The data show that doctors do tend to do the right thing for patients when the evidence is good, at the same rates in high expense and low expese areas. Even those rates are too low as the science of performance improvement has only slowly penetrated medical care to improve reliability of applying the science. However, when there is not much evidence to guide doctors, the variation is much greater. And the consistent finding of the research is that ‘local culture’ seems to be the dominant feature influencing whether doctors order lots of tests or not.

A recent article by Atul Guwande in the New Yorker nicely summarizes this conundrum.

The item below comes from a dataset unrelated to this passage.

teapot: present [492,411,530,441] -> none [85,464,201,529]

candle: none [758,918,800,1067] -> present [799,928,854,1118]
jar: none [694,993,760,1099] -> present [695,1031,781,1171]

Gawande also points out that changing ‘who’ pays for care will not change these dynamics. He draws an analogy to building a house — if, instead of paying a contractor to coordinate the whole thing you paid each ‘specialist’ — plumber, electrician, cabinetmaker — a fee for each item they recommend you’d get ‘a house with a thousand outlets, faucets and cabinets at a price three times what you expected.' Would changing ‘who’ pays for care make a difference? No, it’s the coordination of the care under a system that is accountable for the outcome.

We have learned from the Dartmouth Atlas research that “the lesson of the high-quality, low-cost communities is that someone has to be accountable for the totality of care. “ It a story of integration of the medical staff and the health system like Mayo.

Our health system is poised to make important decisions. The ‘clinic model’ task force of doctors, management, and Board will be recommending a more integrated system. The policy makers in Washington and Vermont are poised to change payment in a model of shared savings that would require us to behave like a system. Our health system needs to be leaner and more effective in using our resources.

These various conditions have come together at a time when we face big challenges. The good news is that we know the status quo is intolerable, and if we do the right thing for patients we will also be cost effective and ready for success under inevitable change in health care payment. So the decisions will be guided by what we do — patient centered care. Doing the right thing will be best for patients and best for us. That will make it easier to find our way.